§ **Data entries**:
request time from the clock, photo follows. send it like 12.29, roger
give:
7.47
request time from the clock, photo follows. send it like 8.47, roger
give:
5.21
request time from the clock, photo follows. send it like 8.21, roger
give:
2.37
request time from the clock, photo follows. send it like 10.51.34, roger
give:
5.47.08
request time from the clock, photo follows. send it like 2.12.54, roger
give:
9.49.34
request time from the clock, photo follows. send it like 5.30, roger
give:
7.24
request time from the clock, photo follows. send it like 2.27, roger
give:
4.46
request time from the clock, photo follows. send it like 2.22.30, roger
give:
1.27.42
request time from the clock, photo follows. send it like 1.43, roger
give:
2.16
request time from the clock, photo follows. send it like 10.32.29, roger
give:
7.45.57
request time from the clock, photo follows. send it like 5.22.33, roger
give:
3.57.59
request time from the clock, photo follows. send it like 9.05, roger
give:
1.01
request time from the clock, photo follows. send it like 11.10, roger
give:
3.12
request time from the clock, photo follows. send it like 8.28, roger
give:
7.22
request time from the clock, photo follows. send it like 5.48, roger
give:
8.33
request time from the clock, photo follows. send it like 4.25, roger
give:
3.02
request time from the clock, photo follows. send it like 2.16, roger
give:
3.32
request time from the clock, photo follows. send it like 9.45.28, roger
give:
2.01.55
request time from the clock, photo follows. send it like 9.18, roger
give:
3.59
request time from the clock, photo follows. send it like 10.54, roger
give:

§ **STATED EXERCISE**:
Update all the entries above by swapping "roger" for "over" and leaving everything else unchanged.

§ **FINISHED ANSWER**:
request time from the clock, photo follows. send it like 12.29, over
give:
7.47
request time from the clock, photo follows. send it like 8.47, over
give:
5.21
request time from the clock, photo follows. send it like 8.21, over
give:
2.37
request time from the clock, photo follows. send it like 10.51.34, over
give:
5.47.08
request time from the clock, photo follows. send it like 2.12.54, over
give:
9.49.34
request time from the clock, photo follows. send it like 5.30, over
give:
7.24
request time from the clock, photo follows. send it like 2.27, over
give:
4.46
request time from the clock, photo follows. send it like 2.22.30, over
give:
1.27.42
request time from the clock, photo follows. send it like 1.43, over
give:
2.16
request time from the clock, photo follows. send it like 10.32.29, over
give:
7.45.57
request time from the clock, photo follows. send it like 5.22.33, over
give:
3.57.59
request time from the clock, photo follows. send it like 9.05, over
give:
1.01
request time from the clock, photo follows. send it like 11.10, over
give:
3.12
request time from the clock, photo follows. send it like 8.28, over
give:
7.22
request time from the clock, photo follows. send it like 5.48, over
give:
8.33
request time from the clock, photo follows. send it like 4.25, over
give:
3.02
request time from the clock, photo follows. send it like 2.16, over
give:
3.32
request time from the clock, photo follows. send it like 9.45.28, over
give:
2.01.55
request time from the clock, photo follows. send it like 9.18, over
give:
3.59
request time from the clock, photo follows. send it like 10.54, over
give:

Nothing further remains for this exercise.